Last Tuesday we had a proper Mardi Gras in my house. My wife made a king cake and we danced around to Professor Longhair and Dr John. My kids donned beads and joined in on the fun. It was just the kind of break that we needed from a crushing daily routine that involves my wife and I having to leave our homes for our jobs while our children's school has yet to re-open. We've spent a year having to work several more hours a week at our reinvented jobs while acting as de facto teacher's aides for our kids. All the usual outlets on the weekend have been closed off to us this whole time.
That's why I even surprised myself by leaning into Lent this year. Loyal readers know I have a complicated relationship to the Roman Catholic faith of my upbringing. Regardless of how I feel about doctrines and institutions, however, a part of my soul still REQUIRES me to take Lent seriously. This year I decided to give up alcohol (my idea) and yelling at my kids (their idea.) I tried helplessly to explain to them that giving up the former will make giving up the latter much harder.
It feels strange to lean into Lent because we have been living in Lent since last March. So much has been given up and sacrificed. The clarity that comes with Lenten sacrifice has been bestowed on me in abundance this past year. I have received many a lesson in what matters and what does not matter in this life. I have spent months preparing for a new Easter where I can slough off the hairshirt and live the more fulfilled, purposeful life I know I am ready to have once the burdens of COVID have ceased. That end is in sight. This Saturday I am getting my second shot of vaccine. The transmission rates are trending down. Spring is coming.

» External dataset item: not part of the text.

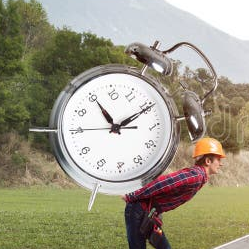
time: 11:10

So why all the Lenten sacrifice? Because all of what I have learned about what matters has ultimately taught me that the more distractions I eliminate, the better off I will be. I can't control the pandemic, the political situation, my children's school's policies, my employer's demands, or much else. Alcohol is an easy way to put a wall between myself and reality. It has been a very helpful wall in my adult life, especially in the last four years. Now it's time to stop building walls, to face the world straight, and yes, sober.
I am preparing my soul for the life beyond pandemic, and pushing myself to fulfill the promises I have made to myself. As the past year has painfully illustrated, there's only so much life to go around.